▸ **TO-DO ITEM**: Would you reproduce the listing exactly, leaving nothing out?

>>>

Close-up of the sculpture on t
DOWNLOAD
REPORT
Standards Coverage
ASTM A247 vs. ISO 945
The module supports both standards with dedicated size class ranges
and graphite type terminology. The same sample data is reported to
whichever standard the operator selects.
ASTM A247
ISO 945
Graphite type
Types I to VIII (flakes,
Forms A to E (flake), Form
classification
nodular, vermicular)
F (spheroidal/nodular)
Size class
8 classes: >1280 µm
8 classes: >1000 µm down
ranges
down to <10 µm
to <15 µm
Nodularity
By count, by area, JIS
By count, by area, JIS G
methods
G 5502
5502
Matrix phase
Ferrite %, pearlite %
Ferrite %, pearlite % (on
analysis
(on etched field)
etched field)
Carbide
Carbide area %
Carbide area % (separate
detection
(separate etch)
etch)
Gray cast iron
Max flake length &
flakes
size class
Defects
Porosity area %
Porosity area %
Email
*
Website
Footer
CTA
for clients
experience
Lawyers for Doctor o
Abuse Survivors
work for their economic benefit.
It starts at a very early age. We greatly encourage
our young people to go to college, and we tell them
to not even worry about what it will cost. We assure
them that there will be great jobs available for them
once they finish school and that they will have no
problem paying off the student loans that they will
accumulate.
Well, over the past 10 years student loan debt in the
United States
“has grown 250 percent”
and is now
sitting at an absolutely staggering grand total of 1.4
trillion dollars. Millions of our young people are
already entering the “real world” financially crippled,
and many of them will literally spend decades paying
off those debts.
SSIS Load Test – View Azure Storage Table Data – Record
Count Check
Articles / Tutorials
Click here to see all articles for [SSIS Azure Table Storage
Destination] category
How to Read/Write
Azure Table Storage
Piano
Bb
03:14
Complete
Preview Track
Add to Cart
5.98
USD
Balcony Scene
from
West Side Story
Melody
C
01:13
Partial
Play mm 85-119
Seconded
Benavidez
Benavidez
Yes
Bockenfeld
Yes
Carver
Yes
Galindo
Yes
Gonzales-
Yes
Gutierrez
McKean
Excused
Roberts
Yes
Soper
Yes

<<<

▸ **SOLUTION**:
Close-up of the sculpture on t
DOWNLOAD
REPORT
Standards Coverage
ASTM A247 vs. ISO 945
The module supports both standards with dedicated size class ranges
and graphite type terminology. The same sample data is reported to
whichever standard the operator selects.
ASTM A247
ISO 945
Graphite type
Types I to VIII (flakes,
Forms A to E (flake), Form
classification
nodular, vermicular)
F (spheroidal/nodular)
Size class
8 classes: >1280 µm
8 classes: >1000 µm down
ranges
down to <10 µm
to <15 µm
Nodularity
By count, by area, JIS
By count, by area, JIS G
methods
G 5502
5502
Matrix phase
Ferrite %, pearlite %
Ferrite %, pearlite % (on
analysis
(on etched field)
etched field)
Carbide
Carbide area %
Carbide area % (separate
detection
(separate etch)
etch)
Gray cast iron
Max flake length &
flakes
size class
Defects
Porosity area %
Porosity area %
Email
*
Website
Footer
CTA
for clients
experience
Lawyers for Doctor o
Abuse Survivors
work for their economic benefit.
It starts at a very early age. We greatly encourage
our young people to go to college, and we tell them
to not even worry about what it will cost. We assure
them that there will be great jobs available for them
once they finish school and that they will have no
problem paying off the student loans that they will
accumulate.
Well, over the past 10 years student loan debt in the
United States
“has grown 250 percent”
and is now
sitting at an absolutely staggering grand total of 1.4
trillion dollars. Millions of our young people are
already entering the “real world” financially crippled,
and many of them will literally spend decades paying
off those debts.
SSIS Load Test – View Azure Storage Table Data – Record
Count Check
Articles / Tutorials
Click here to see all articles for [SSIS Azure Table Storage
Destination] category
How to Read/Write
Azure Table Storage
Piano
Bb
03:14
Complete
Preview Track
Add to Cart
5.98
USD
Balcony Scene
from
West Side Story
Melody
C
01:13
Partial
Play mm 85-119
Seconded
Benavidez
Benavidez
Yes
Bockenfeld
Yes
Carver
Yes
Galindo
Yes
Gonzales-
Yes
Gutierrez
McKean
Excused
Roberts
Yes
Soper
Yes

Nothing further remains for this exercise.